• _Data excerpts_:

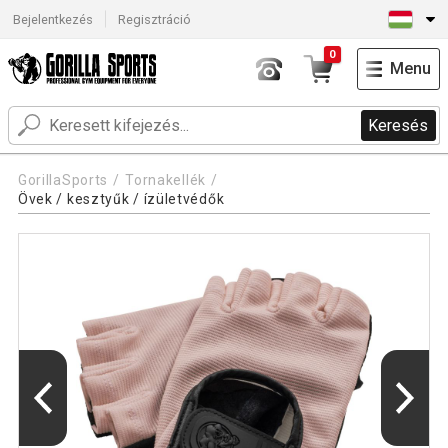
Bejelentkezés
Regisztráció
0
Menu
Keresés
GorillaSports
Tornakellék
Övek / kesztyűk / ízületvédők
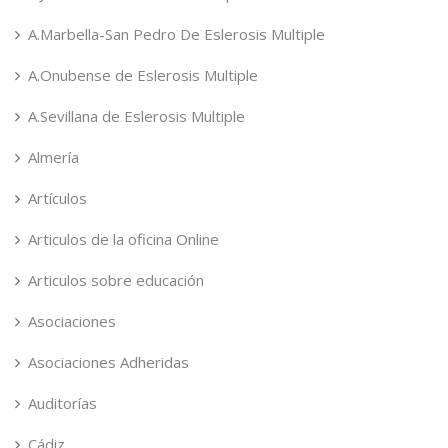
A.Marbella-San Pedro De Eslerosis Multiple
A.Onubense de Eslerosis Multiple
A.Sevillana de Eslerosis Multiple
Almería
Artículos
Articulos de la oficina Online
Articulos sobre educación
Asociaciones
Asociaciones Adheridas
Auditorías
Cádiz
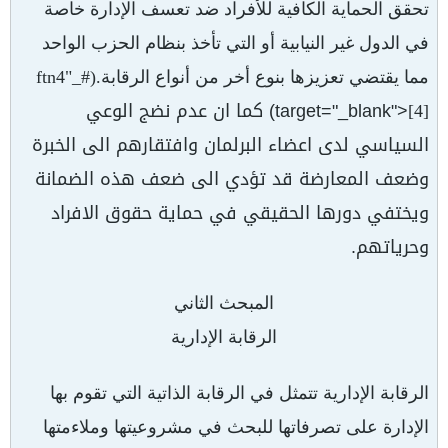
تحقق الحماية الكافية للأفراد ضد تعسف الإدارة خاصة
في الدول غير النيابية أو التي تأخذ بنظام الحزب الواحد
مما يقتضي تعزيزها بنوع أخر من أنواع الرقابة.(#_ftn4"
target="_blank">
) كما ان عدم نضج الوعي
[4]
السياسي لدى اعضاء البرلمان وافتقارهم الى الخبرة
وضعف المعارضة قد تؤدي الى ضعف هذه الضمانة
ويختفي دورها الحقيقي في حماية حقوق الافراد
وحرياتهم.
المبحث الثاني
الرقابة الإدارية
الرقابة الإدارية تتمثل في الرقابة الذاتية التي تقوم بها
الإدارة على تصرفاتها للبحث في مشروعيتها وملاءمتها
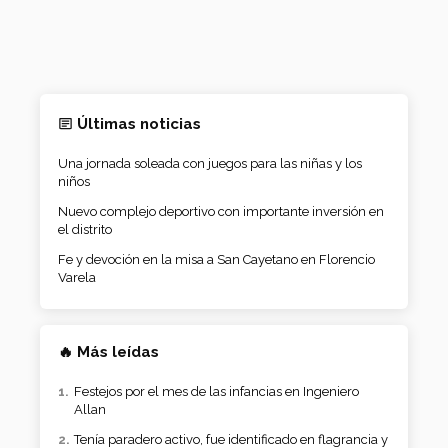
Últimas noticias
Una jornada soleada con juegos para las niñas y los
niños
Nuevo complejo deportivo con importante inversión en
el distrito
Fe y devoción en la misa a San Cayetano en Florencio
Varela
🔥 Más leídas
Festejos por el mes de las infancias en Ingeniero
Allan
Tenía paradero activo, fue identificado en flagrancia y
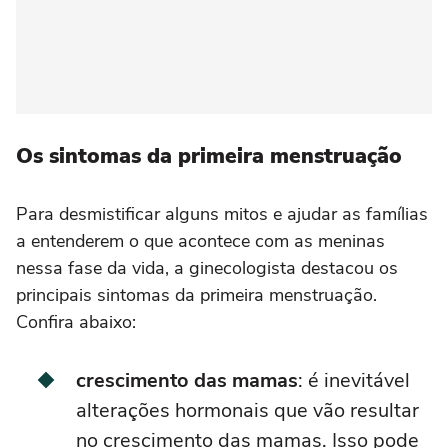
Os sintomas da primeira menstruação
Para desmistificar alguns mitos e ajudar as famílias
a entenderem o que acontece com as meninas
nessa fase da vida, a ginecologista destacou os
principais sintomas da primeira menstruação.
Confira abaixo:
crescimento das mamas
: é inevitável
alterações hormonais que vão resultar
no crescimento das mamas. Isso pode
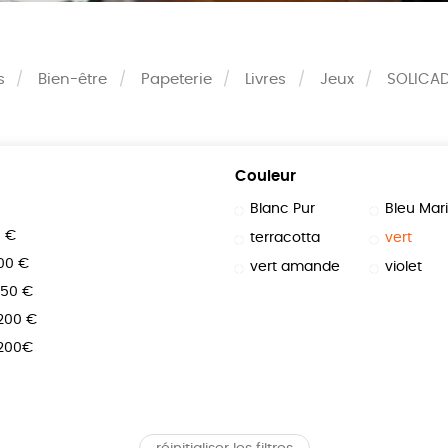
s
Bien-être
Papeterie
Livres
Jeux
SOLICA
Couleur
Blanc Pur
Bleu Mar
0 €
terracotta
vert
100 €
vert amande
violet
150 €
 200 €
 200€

--

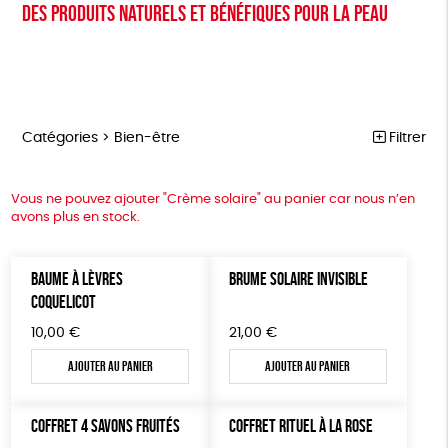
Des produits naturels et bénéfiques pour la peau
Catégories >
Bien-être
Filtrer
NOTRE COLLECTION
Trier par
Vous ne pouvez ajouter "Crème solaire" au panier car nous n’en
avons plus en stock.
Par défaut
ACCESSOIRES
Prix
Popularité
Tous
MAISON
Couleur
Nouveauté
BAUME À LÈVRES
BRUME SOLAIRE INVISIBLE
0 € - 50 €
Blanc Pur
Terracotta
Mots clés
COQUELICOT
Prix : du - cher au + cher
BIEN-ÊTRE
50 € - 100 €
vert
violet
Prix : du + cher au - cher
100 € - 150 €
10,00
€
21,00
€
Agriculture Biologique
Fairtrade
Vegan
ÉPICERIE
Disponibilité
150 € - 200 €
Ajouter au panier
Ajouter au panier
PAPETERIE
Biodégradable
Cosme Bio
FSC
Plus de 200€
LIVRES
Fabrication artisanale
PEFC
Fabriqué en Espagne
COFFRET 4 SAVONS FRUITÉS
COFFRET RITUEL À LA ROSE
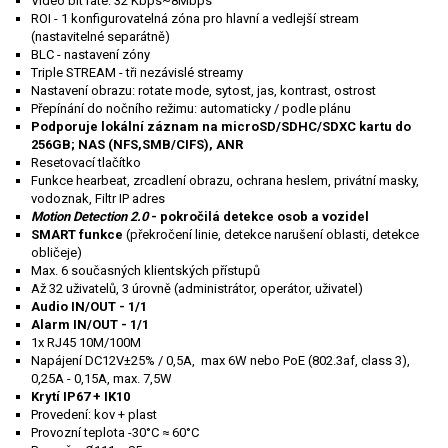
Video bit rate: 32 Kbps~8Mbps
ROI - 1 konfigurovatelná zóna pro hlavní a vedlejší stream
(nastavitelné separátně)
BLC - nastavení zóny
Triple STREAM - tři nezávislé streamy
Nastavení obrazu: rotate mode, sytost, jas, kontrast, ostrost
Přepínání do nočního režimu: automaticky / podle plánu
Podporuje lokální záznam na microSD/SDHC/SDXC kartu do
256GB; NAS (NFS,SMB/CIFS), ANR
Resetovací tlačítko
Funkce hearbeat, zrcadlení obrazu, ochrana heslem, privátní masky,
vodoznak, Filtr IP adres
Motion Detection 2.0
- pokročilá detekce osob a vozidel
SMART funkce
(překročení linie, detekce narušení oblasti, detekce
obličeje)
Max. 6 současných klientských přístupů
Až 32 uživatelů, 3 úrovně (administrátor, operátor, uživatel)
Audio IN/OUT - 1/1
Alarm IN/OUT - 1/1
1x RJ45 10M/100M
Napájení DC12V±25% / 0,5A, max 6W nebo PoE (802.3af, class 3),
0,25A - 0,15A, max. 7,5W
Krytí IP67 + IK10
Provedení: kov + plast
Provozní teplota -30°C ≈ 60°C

* * *

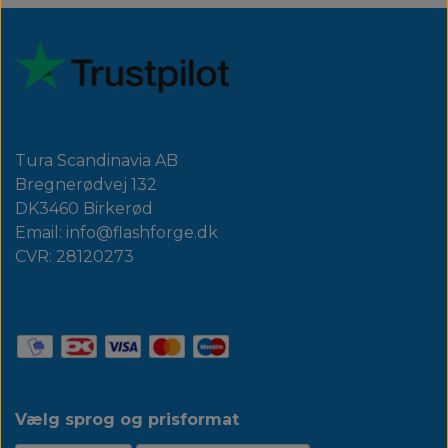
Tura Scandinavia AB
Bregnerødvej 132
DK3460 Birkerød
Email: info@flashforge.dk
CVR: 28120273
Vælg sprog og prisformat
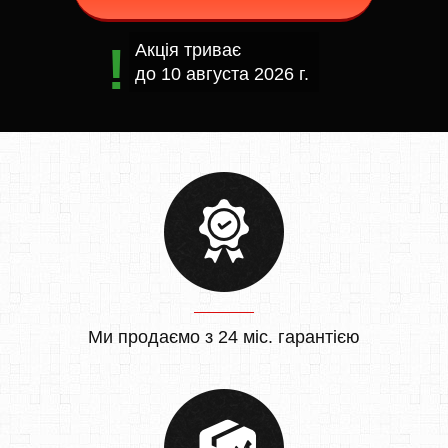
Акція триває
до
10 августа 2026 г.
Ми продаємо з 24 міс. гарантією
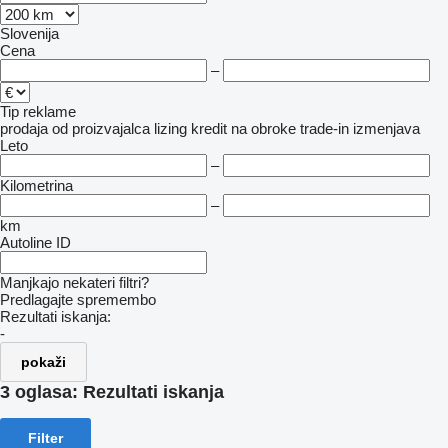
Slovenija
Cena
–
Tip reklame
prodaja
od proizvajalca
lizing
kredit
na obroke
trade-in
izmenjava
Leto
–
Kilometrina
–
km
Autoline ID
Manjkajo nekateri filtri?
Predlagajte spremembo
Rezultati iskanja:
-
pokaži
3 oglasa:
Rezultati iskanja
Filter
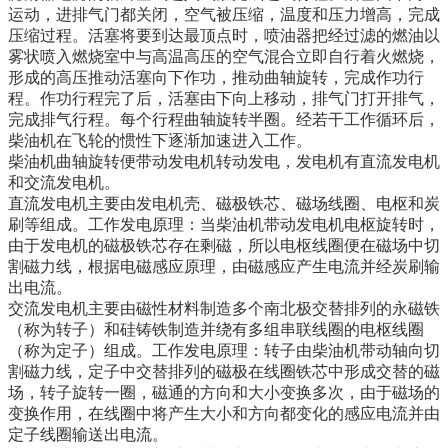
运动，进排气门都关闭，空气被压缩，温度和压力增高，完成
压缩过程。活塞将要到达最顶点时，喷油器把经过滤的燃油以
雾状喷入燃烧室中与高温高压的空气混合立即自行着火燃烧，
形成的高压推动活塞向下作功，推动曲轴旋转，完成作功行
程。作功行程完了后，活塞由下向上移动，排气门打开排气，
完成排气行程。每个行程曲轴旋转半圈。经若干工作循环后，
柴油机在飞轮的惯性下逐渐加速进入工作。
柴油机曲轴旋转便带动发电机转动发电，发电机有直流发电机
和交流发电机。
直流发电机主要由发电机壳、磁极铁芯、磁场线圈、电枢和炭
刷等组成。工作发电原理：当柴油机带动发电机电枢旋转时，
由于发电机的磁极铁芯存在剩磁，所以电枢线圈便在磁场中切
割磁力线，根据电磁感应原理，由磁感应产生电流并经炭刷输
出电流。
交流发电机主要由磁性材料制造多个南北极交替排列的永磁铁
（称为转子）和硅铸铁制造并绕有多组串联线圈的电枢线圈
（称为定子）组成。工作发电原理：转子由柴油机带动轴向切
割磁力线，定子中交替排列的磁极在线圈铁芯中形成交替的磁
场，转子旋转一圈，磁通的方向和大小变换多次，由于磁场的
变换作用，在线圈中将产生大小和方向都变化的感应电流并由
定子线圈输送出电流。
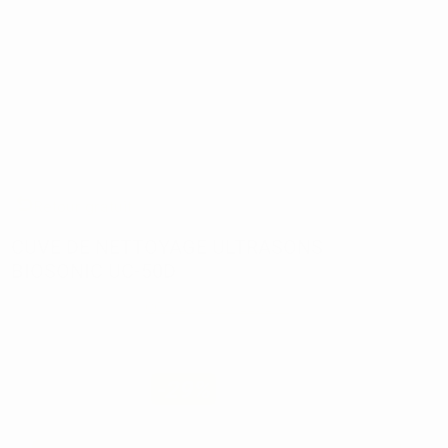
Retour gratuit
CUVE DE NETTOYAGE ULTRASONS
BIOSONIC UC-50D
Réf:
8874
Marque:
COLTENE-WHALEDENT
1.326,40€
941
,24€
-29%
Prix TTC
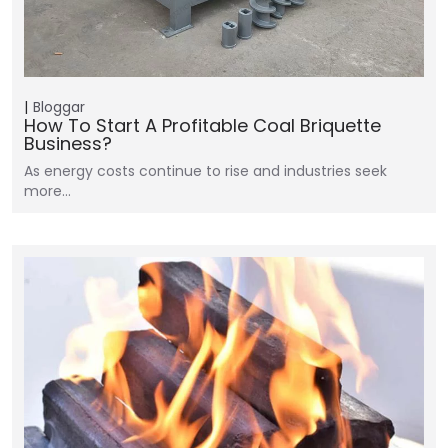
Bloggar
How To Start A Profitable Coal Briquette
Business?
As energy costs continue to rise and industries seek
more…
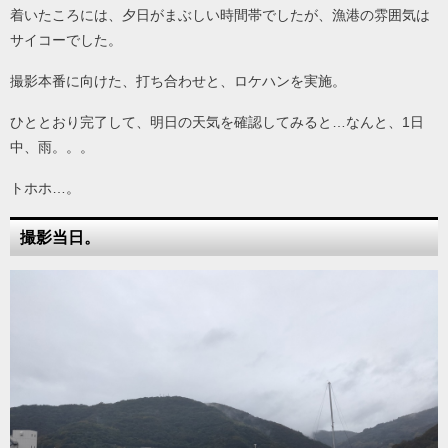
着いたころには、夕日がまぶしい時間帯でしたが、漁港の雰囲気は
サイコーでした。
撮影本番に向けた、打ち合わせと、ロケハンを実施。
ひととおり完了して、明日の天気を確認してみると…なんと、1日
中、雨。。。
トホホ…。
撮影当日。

• _Work instructions_:
Look through the records and gather every line containing "الرقابة".

• _Solution for this exercise_:
مما يقتضي تعزيزها بنوع أخر من أنواع الرقابة.(#_ftn4"
الرقابة الإدارية
الرقابة الإدارية تتمثل في الرقابة الذاتية التي تقوم بها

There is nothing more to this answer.